‘Het contact met anderen is eerlijk en open’
Theatermaker Laura Burgmans wilde graag meer betekenen voor anderen. Als CliniClown Kat brengt ze nu zieke kinderen en mensen met een beperking of dementie een glimlach. In dit verhaal vertelt ze over mooie momenten die ontstaan tijdens haar werk.

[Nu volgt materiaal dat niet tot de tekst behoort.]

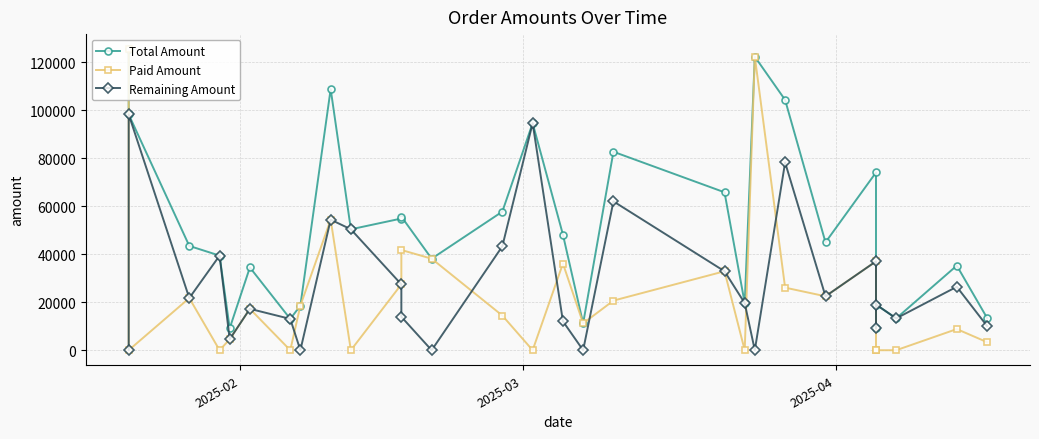

Does the chart display data point markers on the line(s)?

Yes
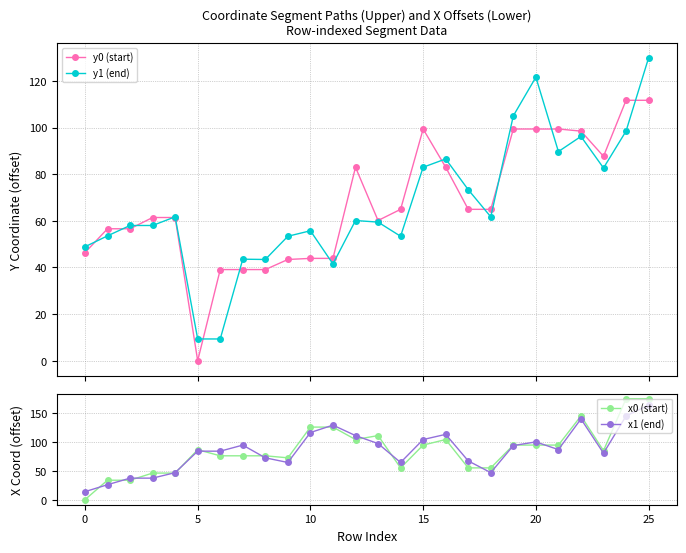

What is the highest value of the y1 (end) series?

129.9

Ik sta al mijn hele werkzame leven op het theaterpodium. Een paar jaar geleden voelde ik dat ik wat meer wilde betekenen voor anderen. Maar wat? En hoe? Moest ik me laten omscholen en de zorg in?
Eerlijk en open
In die periode las ik over de CliniClowns. Meteen vielen de puzzelstukjes in elkaar. Ik ben een clownsopleiding gaan doen om te onderzoeken of het bij me paste en vond het meteen te gek. Een clown is in het moment, weet van tevoren nooit wat er gaat gebeuren. Het contact met anderen is eerlijk en open. Een clown heeft geen last van sociale codes of regeltjes, is onbegrensd en laat zich meevoeren met wat er gebeurt. Het gevoel waar ik naar zocht, dat ik iets bijdraag, vond ik met CliniClown Kat, die stoer is, ondeugend en muzikaal.
Dementie
Dat laatste kwam van pas bij een mevrouw van negentig op de afdeling geriatrie, waar we wekelijks komen. Ze zei: ‘Dames, jullie zijn vast hartstikke lief, maar ik ga niet lachen, daar heb ik geen zin meer in.’ We vroegen: ‘Mogen we dan wel een liedje voor u spelen?’ Oké, dat was goed. Het liedje bracht haar terug naar vroeger, ze had veel gereisd. Ze vertelde over haar reisavonturen, de tijd vloog om. Na een kwartier zei ze stralend: ‘Nou dames, het is jullie toch gelukt!’
Dragelijker
Soms zien we ook zieke kinderen voor een langere periode, zoals een jongetje in het Wilhelmina Kinderziekenhuis. Hij is daar vaak vanwege zijn ziekte. We vinden elkaar in de muziek. Als hij weet dat we komen, neemt hij zijn gitaar mee, ik mijn ukelele en dan is het jammen geblazen. Zijn moeder plant ziekenhuisafspraken in op de dagen dat wij er zijn, ze zei: ‘Doordat hij weet dat jullie ook er zijn, is het voor hem allemaal draaglijker.’
Aapje
Bij heel jonge kinderen zijn we er vooral voor de ouders, dan brengen we hen even een positieve vibe. Door de pedagogisch medewerker werden we ook eens gevraagd langs te gaan bij een jongetje dat altijd al dol was op de CliniClowns. Hij was erg ziek, zou zelfs komen te overlijden. Hij lag stil met zijn knuffelaapje en reageerde nergens op. We zongen zachtjes een liedje over de jungle, ik maakte nog een opmerking over de ‘enge’ leeuw op zijn rugtasje. Hij bleef stil, totdat ik me even omdraaide. ‘Woehaaa!’ Uit het niets liet hij me schrikken met zijn aapje, alsof hij wilde zeggen: ik heb jullie echt wel gehoord hoor.
Stoer
Ik ben zo blij met mijn keuze voor dit werk. Graag zou ik ook willen meehelpen om het spelen bij behandelingen verder te ontwikkelen, bijvoorbeeld als een kindje wordt aangeprikt voor een chemokuur. Onlangs waren we in het Prinses Máxima Centrum voor kinderoncologie. Het meisje dat we bezochten, vroeg of we meegingen als zij werd geprikt. Bij grote uitzondering mocht dat. Ze voelde zich daardoor zo stoer, ze zou ons weleens laten zien hoe dit allemaal werkte met die chemo’s. Ze zei geruststellend tegen mij: ‘Als je bang bent voor bloed, hou je gewoon mijn hand vast.’